Currently, the coal-fired White Bluff Units 1 and 2 and Independence Steam Electric Station (ISES) Units 1 and 2 are not equipped with the necessary controls to achieve Mercury and Air Toxics Standard (MATS) compliance.
That is according to Aug. 26 rebuttal testimony filed at the Arkansas Public Service Commission in a rate case from Kurtis Castleberry, Director of Resource Planning for Entergy Arkansas.
The original deadline for MATS compliance at White Bluff and ISES was April 16, 2015. However, Entergy Arkansas has secured a one-year extension until April 16, 2016, from the Arkansas Department of Environmental Quality (ADEQ) for these plants.
EAI has committed to ADEQ to install activated carbon injection and calcium bromide injection systems at each of the units at White Bluff and ISES. These controls will be operational during 2015, Castleberry noted.

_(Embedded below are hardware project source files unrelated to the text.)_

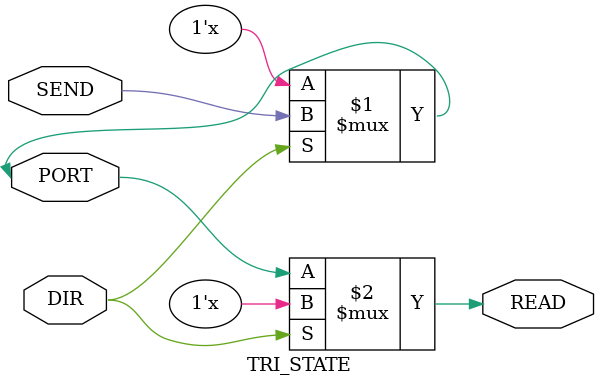
<source format=v>
module TRI_STATE (
	inout PORT,
	input DIR,
	input SEND,
	output READ
);


	assign PORT = DIR ? SEND : 1'bZ;
	assign READ = DIR ? 1'bz : PORT;
	
endmodule 
</source>
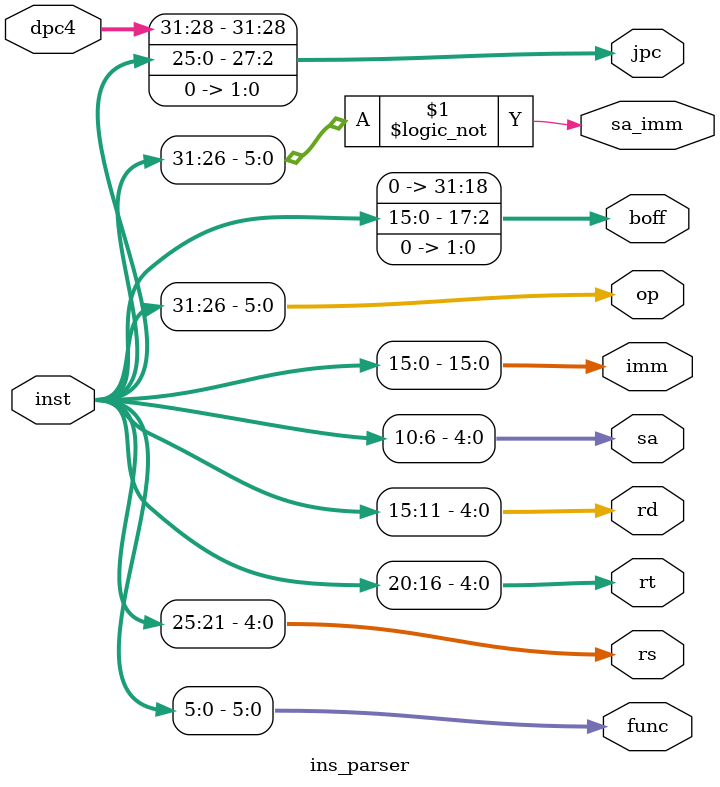
<source format=v>
module ins_parser(inst,dpc4,op,func,rs,rt,rd,sa,imm,sa_imm,jpc,boff);
	input [31:0] inst,dpc4;
	output [5:0] op;
	output [5:0] func;
	output [4:0] rs,rt,rd,sa;
	output [15:0] imm;
	output       sa_imm;
	output [31:0] jpc,boff;
	
	assign op = inst[31:26];
	assign func = inst[5:0];
	assign rs = inst[25:21];
	assign rt = inst[20:16];
	assign rd = inst[15:11];
	assign sa = inst[10:6];
	assign imm = inst[15:0];
	assign sa_imm = (op==6'b000000);
	assign jpc = {dpc4[31:28],inst[25:0],2'b00};
	assign boff = {14'b0,imm,2'b0};
	
endmodule

</source>
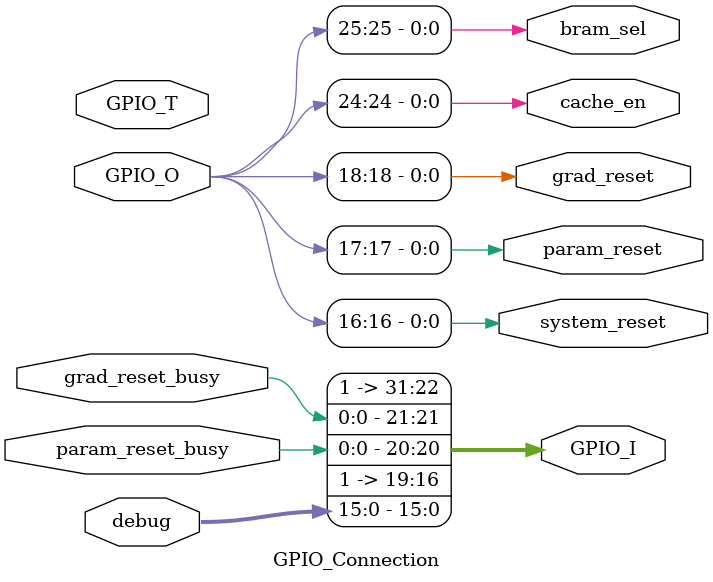
<source format=v>
module GPIO_Connection(
    output[31:0] GPIO_I,
    input[31:0] GPIO_O,
    input[31:0] GPIO_T,

    input[15:0] debug,

    output system_reset,
    output param_reset,
    output grad_reset,

    input param_reset_busy,
    input grad_reset_busy,

    output cache_en,
    output bram_sel);

    // // 0x00-0x03: forward
    // assign fw_start = GPIO_O['h00];
    // assign fw_complete = GPIO_O['h01];
    // // assign GPIO_I['h02] = fw_finish;
    // // assign GPIO_I['h03] = fw_idle;

    // // 0x04-0x07: backward
    // assign bw_start = GPIO_O['h04];
    // assign bw_complete = GPIO_O['h05];
    // // assign GPIO_I['h06] = bw_finish;
    // // assign GPIO_I['h07] = bw_idle;

    // // 0x08-0x0b: param loader
    // assign param_start = GPIO_O['h08];
    // assign param_complete = GPIO_O['h09];
    // // assign GPIO_I['h0a] = param_finish;
    // // assign GPIO_I['h0b] = param_idle;

    // // 0x0c-0x0f: grad extractor
    // assign grad_start = GPIO_O['h0c];
    // assign grad_complete = GPIO_O['h0d];
    // // assign GPIO_I['h0e] = grad_finish;
    // // assign GPIO_I['h0f] = grad_idle;

    // 0x10-0x13: reset signals
    assign system_reset = GPIO_O['h10];
    assign param_reset = GPIO_O['h11];
    assign grad_reset = GPIO_O['h12];
    
    // 0x14-0x17: reset busy signals
    // assign GPIO_I['h14] = param_reset_busy;
    // assign GPIO_I['h15] = grad_reset_busy;

    assign cache_en = GPIO_O['h18];
    assign bram_sel = GPIO_O['h19];

    assign GPIO_I = {
        // 0x1c-0x1f: not used currently
        4'b1111,
        // 0x18-0x1b:
        4'b1111,
        // 0x14-0x17: reset busy signals
        2'b11,
        grad_reset_busy,
        param_reset_busy,
        // 0x10-0x13: reset signals
        4'b1111,
        // 0x00-0x0f: debug
        debug
        // // 0x0c-0x0f: grad extractor
        // 4'b1111,
        // // 0x08-0x0b: param loader
        // 4'b1111,
        // // 0x04-0x07: backward
        // 4'b1111,
        // // 0x00-0x03: forward
        // 4'b1111
    };
endmodule

</source>
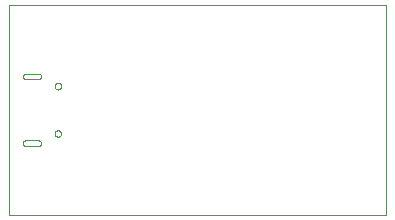
<source format=gm1>
G75*
%MOIN*%
%OFA0B0*%
%FSLAX25Y25*%
%IPPOS*%
%LPD*%
%AMOC8*
5,1,8,0,0,1.08239X$1,22.5*
%
%ADD10C,0.00000*%
D10*
X0013846Y0472302D02*
X0013846Y0542302D01*
X0139246Y0542302D01*
X0139246Y0472302D01*
X0013846Y0472302D01*
X0019326Y0495146D02*
X0023379Y0495146D01*
X0023379Y0495145D02*
X0023440Y0495146D01*
X0023500Y0495150D01*
X0023559Y0495158D01*
X0023619Y0495169D01*
X0023677Y0495184D01*
X0023734Y0495202D01*
X0023790Y0495224D01*
X0023845Y0495249D01*
X0023898Y0495278D01*
X0023949Y0495309D01*
X0023999Y0495344D01*
X0024046Y0495382D01*
X0024091Y0495422D01*
X0024133Y0495465D01*
X0024172Y0495510D01*
X0024209Y0495558D01*
X0024243Y0495608D01*
X0024274Y0495660D01*
X0024301Y0495713D01*
X0024325Y0495768D01*
X0024346Y0495825D01*
X0024364Y0495882D01*
X0024378Y0495941D01*
X0024388Y0496000D01*
X0024395Y0496060D01*
X0024398Y0496120D01*
X0024397Y0496181D01*
X0024393Y0496242D01*
X0024385Y0496303D01*
X0024373Y0496363D01*
X0024357Y0496422D01*
X0024337Y0496480D01*
X0024314Y0496536D01*
X0024288Y0496591D01*
X0024258Y0496644D01*
X0024225Y0496696D01*
X0024189Y0496745D01*
X0024149Y0496791D01*
X0024107Y0496836D01*
X0024062Y0496877D01*
X0024015Y0496915D01*
X0023965Y0496951D01*
X0023913Y0496983D01*
X0023859Y0497012D01*
X0023804Y0497038D01*
X0023747Y0497060D01*
X0023689Y0497078D01*
X0023629Y0497092D01*
X0023569Y0497103D01*
X0023509Y0497110D01*
X0023448Y0497114D01*
X0019233Y0497114D01*
X0019232Y0497114D02*
X0019172Y0497111D01*
X0019112Y0497103D01*
X0019053Y0497093D01*
X0018995Y0497078D01*
X0018937Y0497060D01*
X0018881Y0497038D01*
X0018826Y0497013D01*
X0018773Y0496985D01*
X0018722Y0496953D01*
X0018673Y0496918D01*
X0018626Y0496880D01*
X0018582Y0496839D01*
X0018540Y0496796D01*
X0018501Y0496749D01*
X0018466Y0496701D01*
X0018433Y0496650D01*
X0018403Y0496598D01*
X0018377Y0496544D01*
X0018355Y0496488D01*
X0018335Y0496431D01*
X0018320Y0496372D01*
X0018308Y0496313D01*
X0018300Y0496254D01*
X0018296Y0496194D01*
X0018295Y0496133D01*
X0018299Y0496070D01*
X0018306Y0496007D01*
X0018317Y0495945D01*
X0018332Y0495883D01*
X0018351Y0495822D01*
X0018374Y0495763D01*
X0018401Y0495705D01*
X0018431Y0495650D01*
X0018464Y0495596D01*
X0018501Y0495544D01*
X0018541Y0495495D01*
X0018584Y0495448D01*
X0018630Y0495404D01*
X0018678Y0495363D01*
X0018729Y0495325D01*
X0018782Y0495291D01*
X0018838Y0495260D01*
X0018895Y0495232D01*
X0018953Y0495208D01*
X0019014Y0495188D01*
X0019075Y0495172D01*
X0019137Y0495159D01*
X0019200Y0495150D01*
X0019263Y0495146D01*
X0019327Y0495145D01*
X0028925Y0499378D02*
X0028927Y0499443D01*
X0028933Y0499509D01*
X0028943Y0499573D01*
X0028956Y0499637D01*
X0028974Y0499700D01*
X0028995Y0499762D01*
X0029020Y0499822D01*
X0029049Y0499881D01*
X0029081Y0499938D01*
X0029117Y0499993D01*
X0029155Y0500046D01*
X0029197Y0500096D01*
X0029242Y0500144D01*
X0029290Y0500189D01*
X0029340Y0500231D01*
X0029393Y0500269D01*
X0029448Y0500305D01*
X0029505Y0500337D01*
X0029564Y0500366D01*
X0029624Y0500391D01*
X0029686Y0500412D01*
X0029749Y0500430D01*
X0029813Y0500443D01*
X0029877Y0500453D01*
X0029943Y0500459D01*
X0030008Y0500461D01*
X0030073Y0500459D01*
X0030139Y0500453D01*
X0030203Y0500443D01*
X0030267Y0500430D01*
X0030330Y0500412D01*
X0030392Y0500391D01*
X0030452Y0500366D01*
X0030511Y0500337D01*
X0030568Y0500305D01*
X0030623Y0500269D01*
X0030676Y0500231D01*
X0030726Y0500189D01*
X0030774Y0500144D01*
X0030819Y0500096D01*
X0030861Y0500046D01*
X0030899Y0499993D01*
X0030935Y0499938D01*
X0030967Y0499881D01*
X0030996Y0499822D01*
X0031021Y0499762D01*
X0031042Y0499700D01*
X0031060Y0499637D01*
X0031073Y0499573D01*
X0031083Y0499509D01*
X0031089Y0499443D01*
X0031091Y0499378D01*
X0031089Y0499313D01*
X0031083Y0499247D01*
X0031073Y0499183D01*
X0031060Y0499119D01*
X0031042Y0499056D01*
X0031021Y0498994D01*
X0030996Y0498934D01*
X0030967Y0498875D01*
X0030935Y0498818D01*
X0030899Y0498763D01*
X0030861Y0498710D01*
X0030819Y0498660D01*
X0030774Y0498612D01*
X0030726Y0498567D01*
X0030676Y0498525D01*
X0030623Y0498487D01*
X0030568Y0498451D01*
X0030511Y0498419D01*
X0030452Y0498390D01*
X0030392Y0498365D01*
X0030330Y0498344D01*
X0030267Y0498326D01*
X0030203Y0498313D01*
X0030139Y0498303D01*
X0030073Y0498297D01*
X0030008Y0498295D01*
X0029943Y0498297D01*
X0029877Y0498303D01*
X0029813Y0498313D01*
X0029749Y0498326D01*
X0029686Y0498344D01*
X0029624Y0498365D01*
X0029564Y0498390D01*
X0029505Y0498419D01*
X0029448Y0498451D01*
X0029393Y0498487D01*
X0029340Y0498525D01*
X0029290Y0498567D01*
X0029242Y0498612D01*
X0029197Y0498660D01*
X0029155Y0498710D01*
X0029117Y0498763D01*
X0029081Y0498818D01*
X0029049Y0498875D01*
X0029020Y0498934D01*
X0028995Y0498994D01*
X0028974Y0499056D01*
X0028956Y0499119D01*
X0028943Y0499183D01*
X0028933Y0499247D01*
X0028927Y0499313D01*
X0028925Y0499378D01*
X0028925Y0515126D02*
X0028927Y0515191D01*
X0028933Y0515257D01*
X0028943Y0515321D01*
X0028956Y0515385D01*
X0028974Y0515448D01*
X0028995Y0515510D01*
X0029020Y0515570D01*
X0029049Y0515629D01*
X0029081Y0515686D01*
X0029117Y0515741D01*
X0029155Y0515794D01*
X0029197Y0515844D01*
X0029242Y0515892D01*
X0029290Y0515937D01*
X0029340Y0515979D01*
X0029393Y0516017D01*
X0029448Y0516053D01*
X0029505Y0516085D01*
X0029564Y0516114D01*
X0029624Y0516139D01*
X0029686Y0516160D01*
X0029749Y0516178D01*
X0029813Y0516191D01*
X0029877Y0516201D01*
X0029943Y0516207D01*
X0030008Y0516209D01*
X0030073Y0516207D01*
X0030139Y0516201D01*
X0030203Y0516191D01*
X0030267Y0516178D01*
X0030330Y0516160D01*
X0030392Y0516139D01*
X0030452Y0516114D01*
X0030511Y0516085D01*
X0030568Y0516053D01*
X0030623Y0516017D01*
X0030676Y0515979D01*
X0030726Y0515937D01*
X0030774Y0515892D01*
X0030819Y0515844D01*
X0030861Y0515794D01*
X0030899Y0515741D01*
X0030935Y0515686D01*
X0030967Y0515629D01*
X0030996Y0515570D01*
X0031021Y0515510D01*
X0031042Y0515448D01*
X0031060Y0515385D01*
X0031073Y0515321D01*
X0031083Y0515257D01*
X0031089Y0515191D01*
X0031091Y0515126D01*
X0031089Y0515061D01*
X0031083Y0514995D01*
X0031073Y0514931D01*
X0031060Y0514867D01*
X0031042Y0514804D01*
X0031021Y0514742D01*
X0030996Y0514682D01*
X0030967Y0514623D01*
X0030935Y0514566D01*
X0030899Y0514511D01*
X0030861Y0514458D01*
X0030819Y0514408D01*
X0030774Y0514360D01*
X0030726Y0514315D01*
X0030676Y0514273D01*
X0030623Y0514235D01*
X0030568Y0514199D01*
X0030511Y0514167D01*
X0030452Y0514138D01*
X0030392Y0514113D01*
X0030330Y0514092D01*
X0030267Y0514074D01*
X0030203Y0514061D01*
X0030139Y0514051D01*
X0030073Y0514045D01*
X0030008Y0514043D01*
X0029943Y0514045D01*
X0029877Y0514051D01*
X0029813Y0514061D01*
X0029749Y0514074D01*
X0029686Y0514092D01*
X0029624Y0514113D01*
X0029564Y0514138D01*
X0029505Y0514167D01*
X0029448Y0514199D01*
X0029393Y0514235D01*
X0029340Y0514273D01*
X0029290Y0514315D01*
X0029242Y0514360D01*
X0029197Y0514408D01*
X0029155Y0514458D01*
X0029117Y0514511D01*
X0029081Y0514566D01*
X0029049Y0514623D01*
X0029020Y0514682D01*
X0028995Y0514742D01*
X0028974Y0514804D01*
X0028956Y0514867D01*
X0028943Y0514931D01*
X0028933Y0514995D01*
X0028927Y0515061D01*
X0028925Y0515126D01*
X0023419Y0517402D02*
X0019366Y0517402D01*
X0019304Y0517404D01*
X0019242Y0517410D01*
X0019180Y0517419D01*
X0019119Y0517432D01*
X0019059Y0517449D01*
X0019000Y0517469D01*
X0018943Y0517493D01*
X0018887Y0517520D01*
X0018833Y0517551D01*
X0018780Y0517585D01*
X0018730Y0517621D01*
X0018682Y0517661D01*
X0018637Y0517704D01*
X0018594Y0517749D01*
X0018554Y0517797D01*
X0018518Y0517847D01*
X0018484Y0517900D01*
X0018453Y0517954D01*
X0018426Y0518010D01*
X0018402Y0518067D01*
X0018382Y0518126D01*
X0018365Y0518186D01*
X0018352Y0518247D01*
X0018343Y0518309D01*
X0018337Y0518371D01*
X0018335Y0518433D01*
X0018337Y0518492D01*
X0018342Y0518550D01*
X0018352Y0518609D01*
X0018364Y0518666D01*
X0018381Y0518723D01*
X0018401Y0518778D01*
X0018424Y0518832D01*
X0018451Y0518884D01*
X0018481Y0518935D01*
X0018514Y0518984D01*
X0018550Y0519030D01*
X0018589Y0519074D01*
X0018631Y0519116D01*
X0018675Y0519155D01*
X0018721Y0519191D01*
X0018770Y0519224D01*
X0018821Y0519254D01*
X0018873Y0519281D01*
X0018927Y0519304D01*
X0018982Y0519324D01*
X0019039Y0519341D01*
X0019096Y0519353D01*
X0019155Y0519363D01*
X0019213Y0519368D01*
X0019272Y0519370D01*
X0023487Y0519370D01*
X0023547Y0519368D01*
X0023606Y0519363D01*
X0023665Y0519353D01*
X0023723Y0519340D01*
X0023781Y0519324D01*
X0023837Y0519303D01*
X0023891Y0519280D01*
X0023945Y0519252D01*
X0023996Y0519222D01*
X0024045Y0519189D01*
X0024093Y0519152D01*
X0024137Y0519113D01*
X0024180Y0519070D01*
X0024219Y0519026D01*
X0024256Y0518978D01*
X0024289Y0518929D01*
X0024319Y0518878D01*
X0024347Y0518824D01*
X0024370Y0518770D01*
X0024391Y0518714D01*
X0024407Y0518656D01*
X0024420Y0518598D01*
X0024430Y0518539D01*
X0024435Y0518480D01*
X0024437Y0518420D01*
X0024435Y0518359D01*
X0024430Y0518297D01*
X0024420Y0518237D01*
X0024407Y0518176D01*
X0024391Y0518117D01*
X0024371Y0518059D01*
X0024347Y0518002D01*
X0024320Y0517947D01*
X0024290Y0517893D01*
X0024257Y0517842D01*
X0024220Y0517792D01*
X0024181Y0517745D01*
X0024139Y0517700D01*
X0024094Y0517658D01*
X0024047Y0517619D01*
X0023997Y0517582D01*
X0023946Y0517549D01*
X0023892Y0517519D01*
X0023837Y0517492D01*
X0023780Y0517468D01*
X0023722Y0517448D01*
X0023663Y0517432D01*
X0023602Y0517419D01*
X0023542Y0517409D01*
X0023480Y0517404D01*
X0023419Y0517402D01*
M02*

</source>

The amount of the commodities needed, activated carbon and calcium bromide, needed to run these systems for MATS compliance is a function of how much electricity is generated at White Bluff and ISES in the future. Neither the amount nor the price of the commodities that will be needed in the future can be known with sufficient accuracy now to include an adjustment in base rates.
White Bluff and Indepedence are each about 1,800 MW size, with their coal primarily from the Powder River Basin in Wyoming, and they each went commercial in the early to mid 1980s.